Our course included a lot of practical assignments that were directly related to the fields I had the biggest interest in. We created  a lot of costumes designed for plays, based on historical clothing with a modern twist. I was also impressed with the library at LCF. The books with information about clothing from all historic periods can be found there, and it also has free access to digital theatre where the most famous plays from theatres across the UK and US can be found online. During my studies at LCF I learned a lot about historical clothing and how to make a good quality garment. I also gained a lot of knowledge about costume construction, which is crucially important in the theatre or film industry.

What have you been up to since graduating?

After graduating I decided I wanted to make something valuable and long lasting for people to wear. While studying, I found that a lot of historical costumes have very interesting designs, that can compete with new popular trends. Ideas of small details, where everything has been created with special care, creates beauty in costume. It is something that modern clothes are often lacking. I fell in love with period clothing and the old traditions of costume creation, so I did a lot of research on the topic, and found out that there are lots of small handcraft communities all over the world.

Nowadays because of cheap and easy clothing manufacturing processes, these traditions are withering away. I decided to do everything I could to help preserve these communities and give them new life. I started on my own and I continue to invite interested people to join my team and to grow the community to revive the traditions. I attended the NESTA workshops which were organised by British Council in Ukraine. These courses helped me to develop my business idea and plan the steps for its realisation. I also went to many other workshops such as the UAL Creative Enterprise Week, a marketing short course, and the course on how to build successful team. I also continue to study in my own time and have read a books such as “How to Set Up and Run a Fashion Label” by Toby Meadows, “Turn Your Talent Into a Business: a guide to earning a living from your hobby” by Emma Jones, “Launch Your Own Successful Creative Business” toolkit by NESTA .

Tell us the ethos behind your brand…

My brand, Revival Costume Tradition is a women’s luxury brand influenced by period costume.

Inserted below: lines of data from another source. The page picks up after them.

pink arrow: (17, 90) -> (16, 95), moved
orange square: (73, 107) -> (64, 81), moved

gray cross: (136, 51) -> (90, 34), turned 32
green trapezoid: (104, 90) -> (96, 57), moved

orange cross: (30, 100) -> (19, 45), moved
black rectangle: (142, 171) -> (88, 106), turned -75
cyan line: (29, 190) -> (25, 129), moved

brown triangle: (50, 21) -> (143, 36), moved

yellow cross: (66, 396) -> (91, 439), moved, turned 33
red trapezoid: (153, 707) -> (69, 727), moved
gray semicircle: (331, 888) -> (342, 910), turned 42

Tradition plays an important role in everyday life, for instance, historical clothing represented in museums or through film and theatre. However we rarely see bobbin lace anymore or hand embroidering in everyday items, despite the fact that there are lots of small handcraft communities all over the world. The main aim of the brand is to preserve old handcraft communities within the UK as a starting point. We have started to work on our first collection, which is a series of jackets influenced by the 17thC waistcoat presented at the V&A museum. In the collection we have preserved a 17thC flower pattern from the original piece and recreated it using the best silk yarn in the world.

What advice would you give people wanting to study costume?

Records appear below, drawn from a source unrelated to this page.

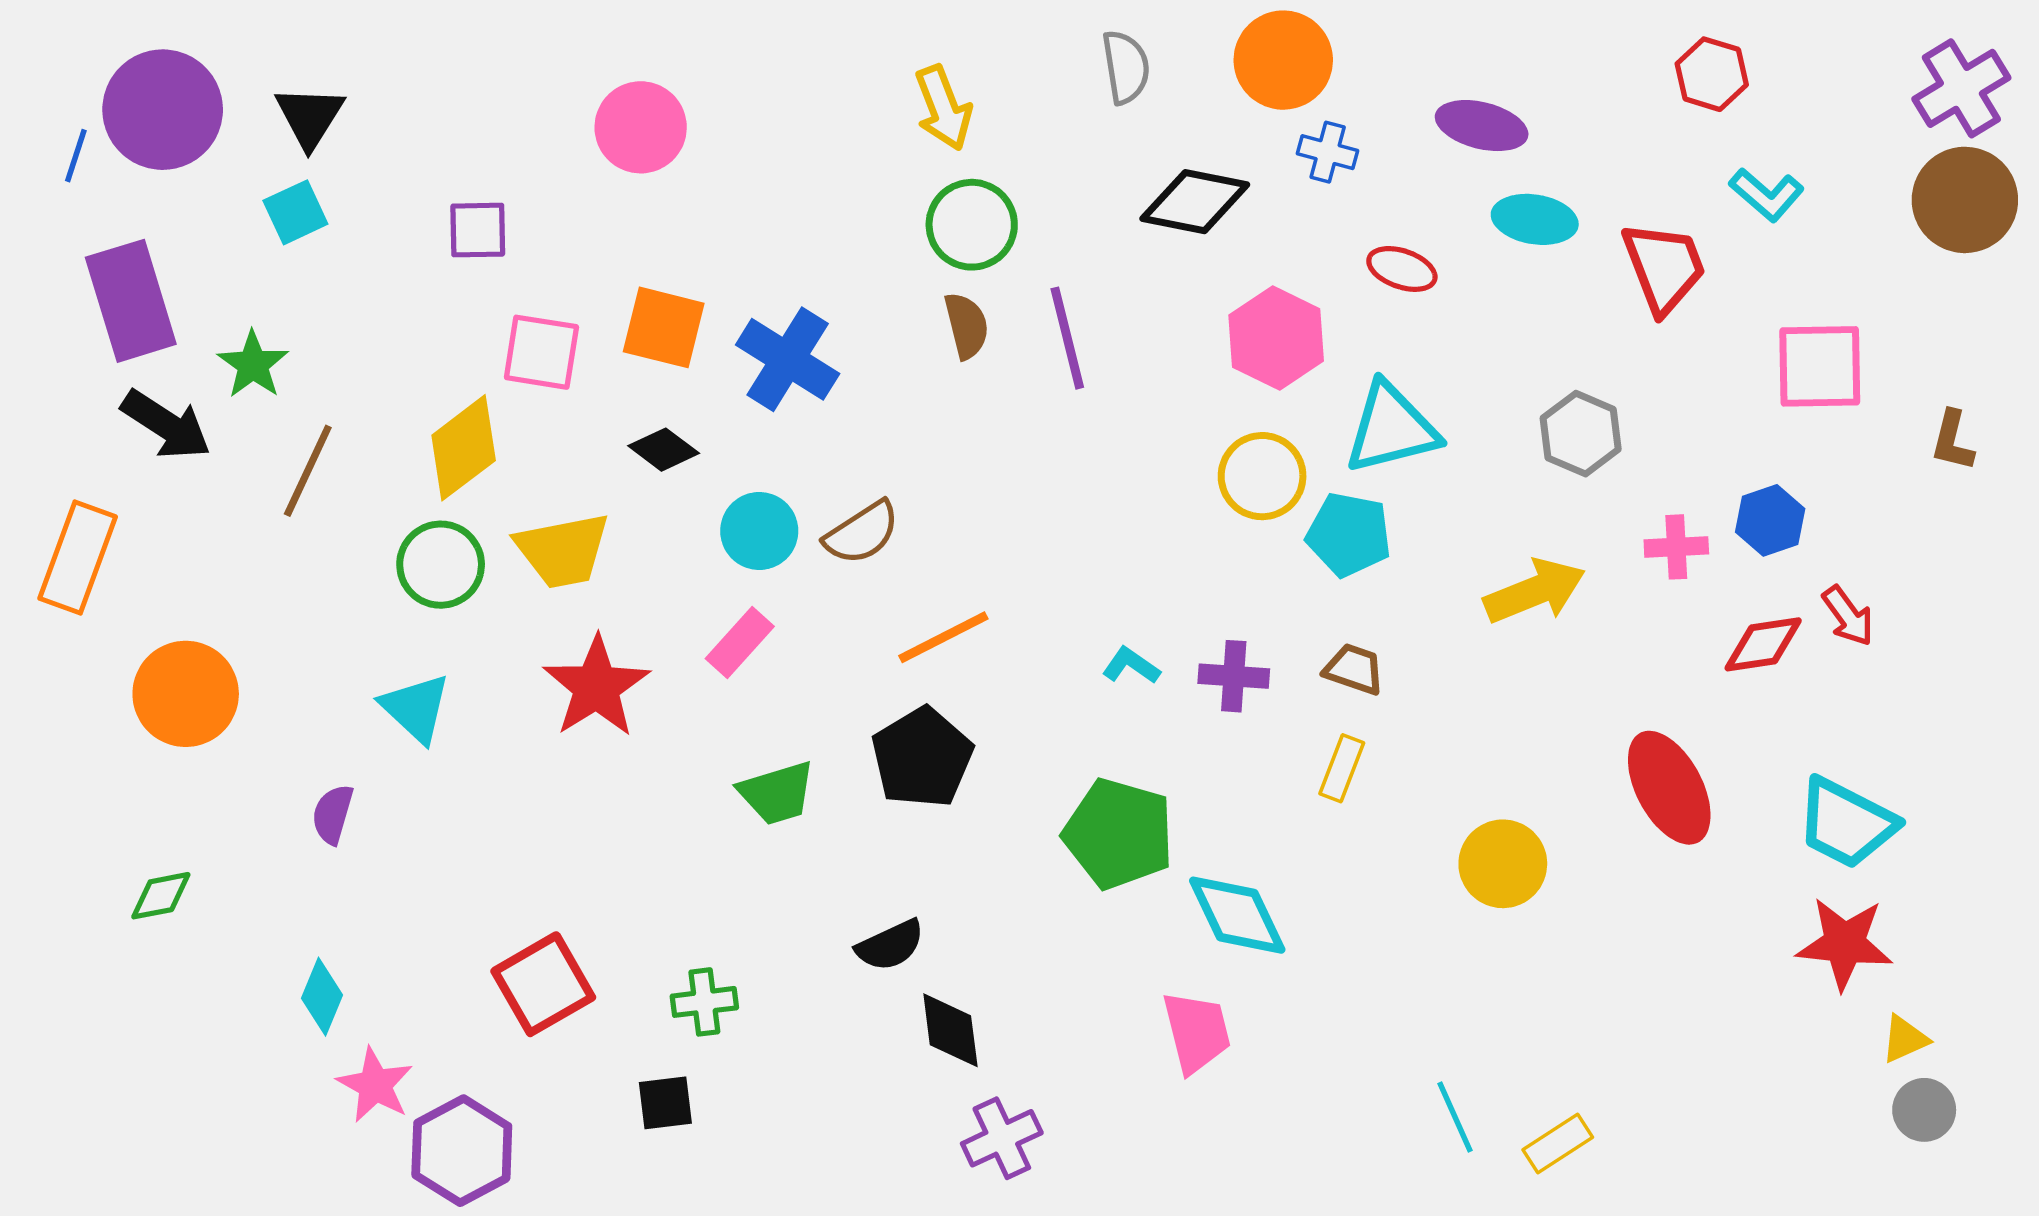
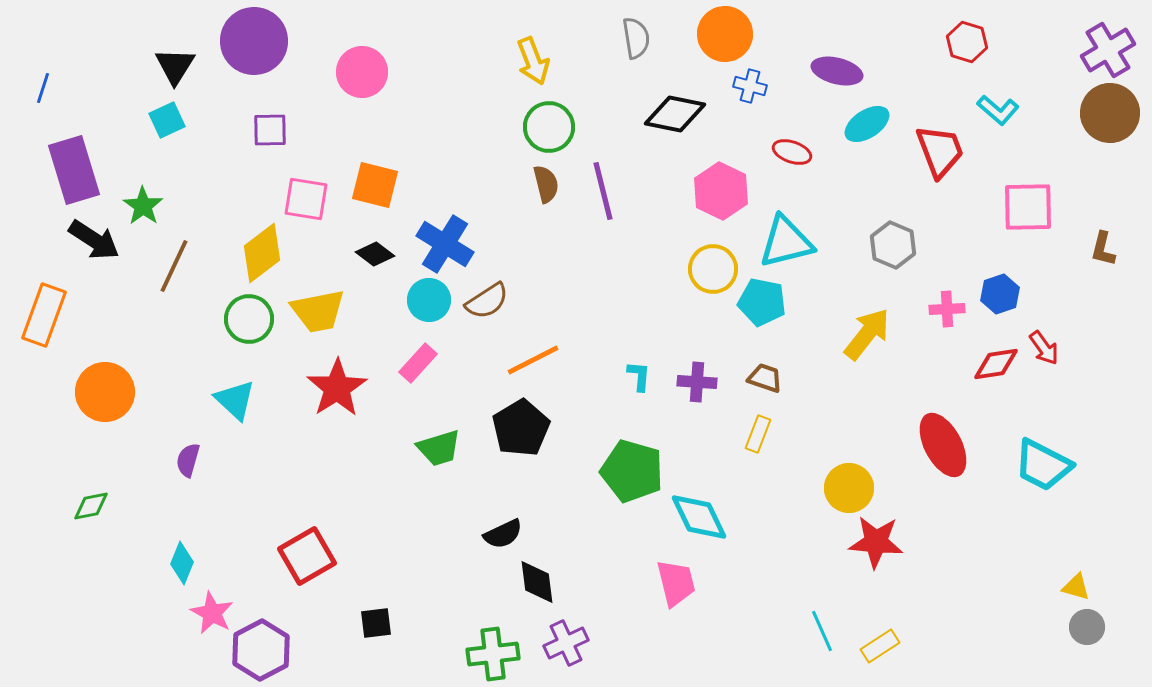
purple circle: (163, 110) -> (254, 41), moved
cyan ellipse: (1535, 219) -> (867, 124), turned -42
blue cross: (788, 359) -> (445, 244), moved
yellow arrow: (1535, 591) -> (867, 334), turned -30
cyan L-shape: (1131, 666) -> (639, 376), turned 60
red star: (1845, 943) -> (876, 542), moved
green cross: (704, 1002) -> (493, 654), moved, size x1.4
yellow triangle: (1905, 1039) -> (1076, 587), turned 40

During your studies explores as much as possible and experiment a lot. Apply for internships from the first year of your study. Be precise and careful in your work – it will help you to understand it better and start working in the industry even before graduating.

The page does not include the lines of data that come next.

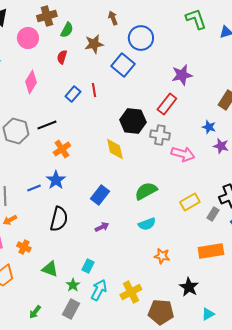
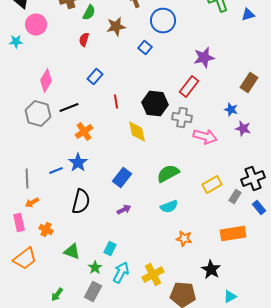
pink circle: (28, 38) -> (36, 24), moved
blue square: (123, 65) -> (145, 48), size x0.6
pink diamond: (31, 82) -> (46, 80), moved
red line: (94, 90) -> (116, 102), moved

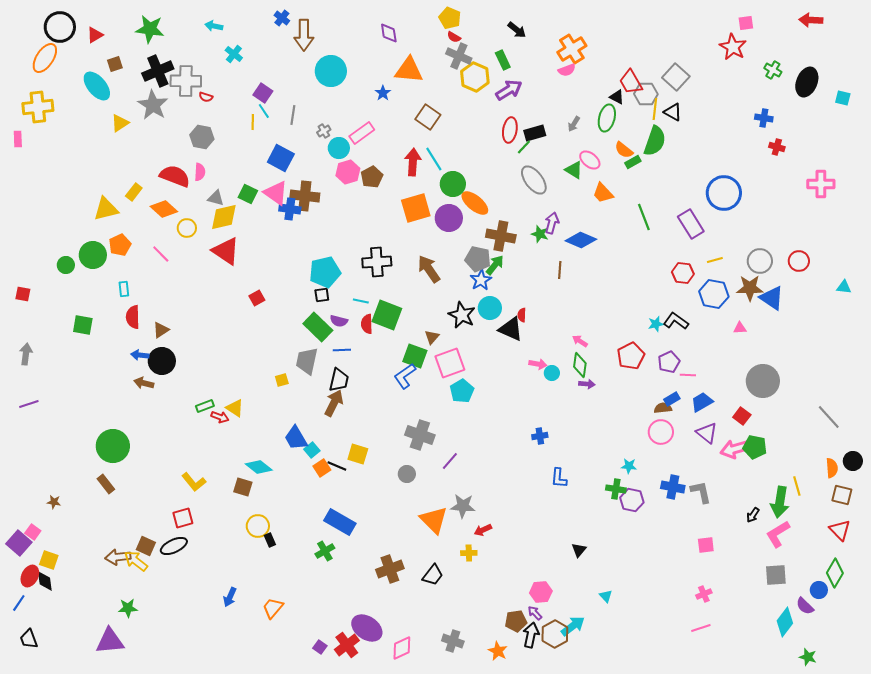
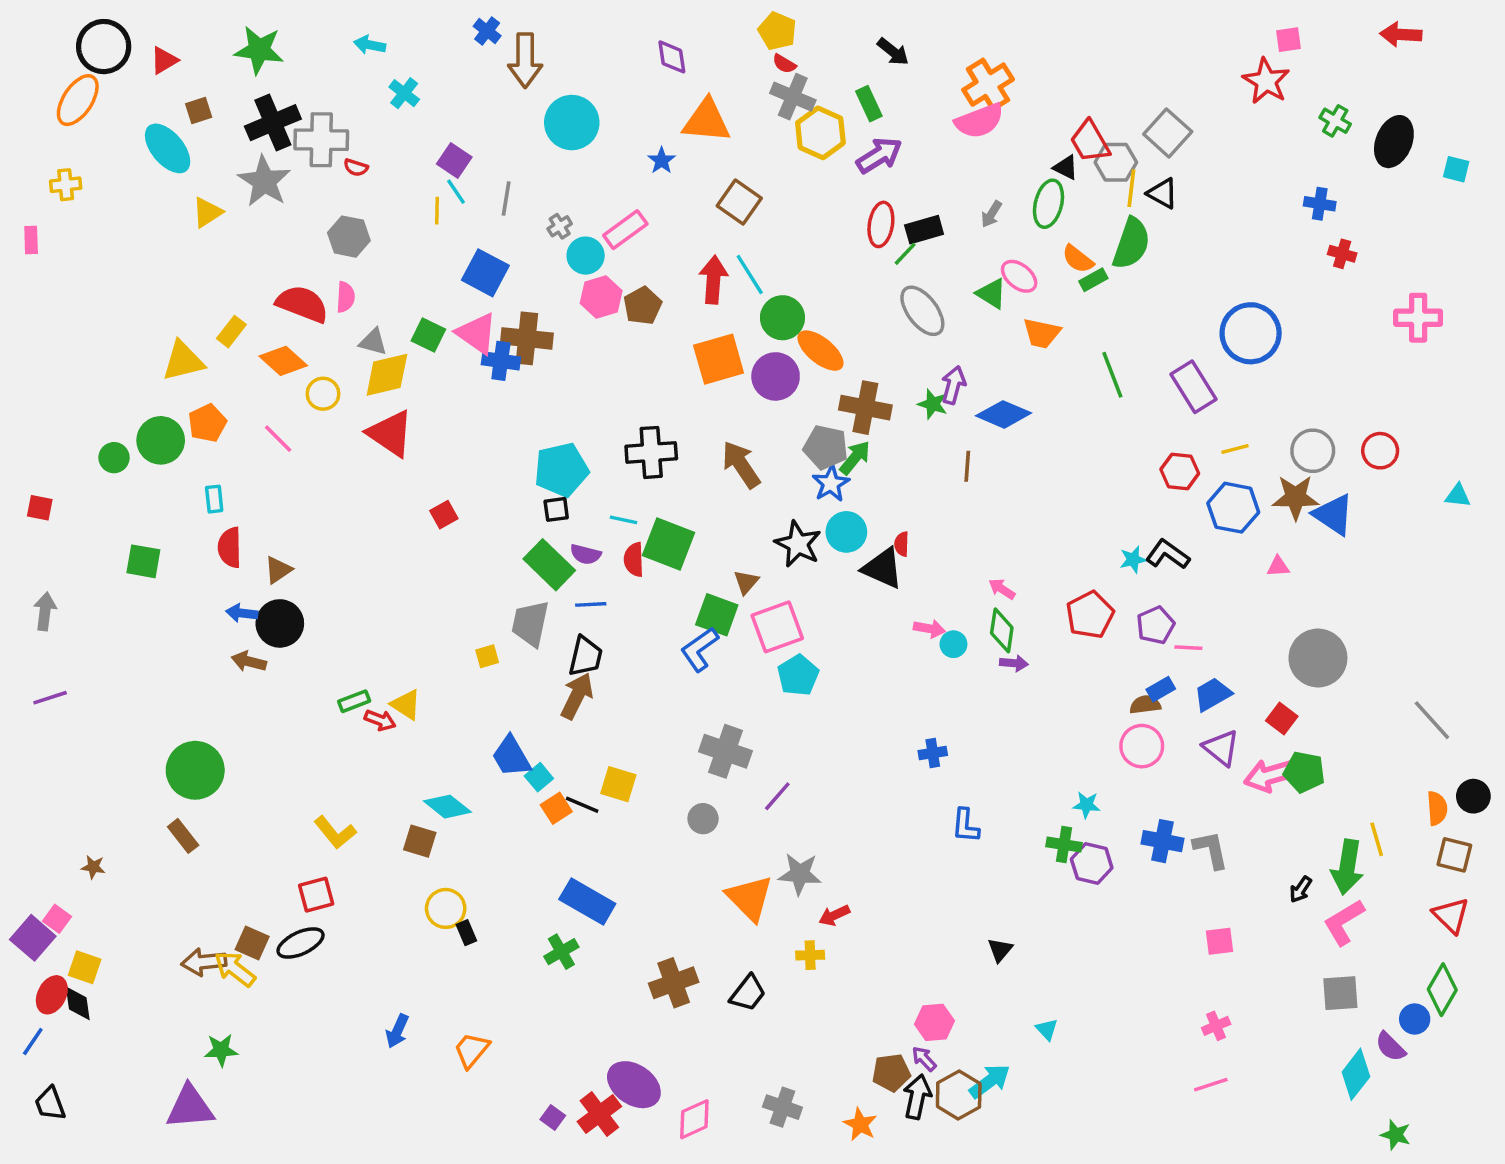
pink semicircle: (567, 70) -> (979, 121), size x1.6
yellow cross: (38, 107) -> (66, 185), size x0.6
orange trapezoid: (603, 193) -> (1042, 333), turned -35

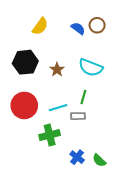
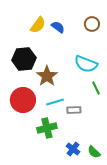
blue semicircle: (78, 28) -> (58, 27), moved
brown star: (57, 70) -> (47, 76), moved, size x1.5
green line: (83, 97) -> (96, 88), moved, turned -40

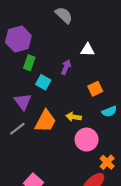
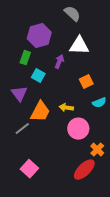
gray semicircle: (64, 15) -> (72, 14), moved
purple hexagon: (18, 39) -> (39, 36), moved
white triangle: (88, 50) -> (79, 46), size x1.5
gray line: (17, 129) -> (22, 129), moved

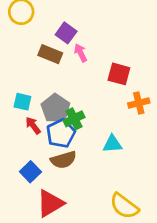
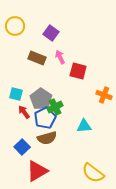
purple square: (66, 33) -> (51, 33), moved
red square: (119, 74) -> (78, 71), moved
orange cross: (139, 103) -> (104, 95), turned 35

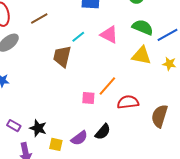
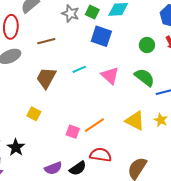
brown trapezoid: (62, 56) -> (46, 78), moved
yellow triangle: (141, 56) -> (135, 121), moved
red semicircle: (128, 102) -> (101, 155), moved
yellow square: (56, 144) -> (34, 114), moved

What advice would you give someone wanting to start their own business?

If you feel you are doing the right things, then never give up! From the beginning when you start to build your business there are lot of problems and distractions and situations that might put you down, but if you keep striving you will burst to success.

What are you plans for the future?

I want to continue working with old mills and hand crafts communities in UK in order to launch my collections. I would also like to invite other brands and designers to collaborate with these communities, and establish the worldwide online platform to connect the old handcraft producers with new designers all over the world. I believe that together we can change the face of the fashion and help to make the world better place.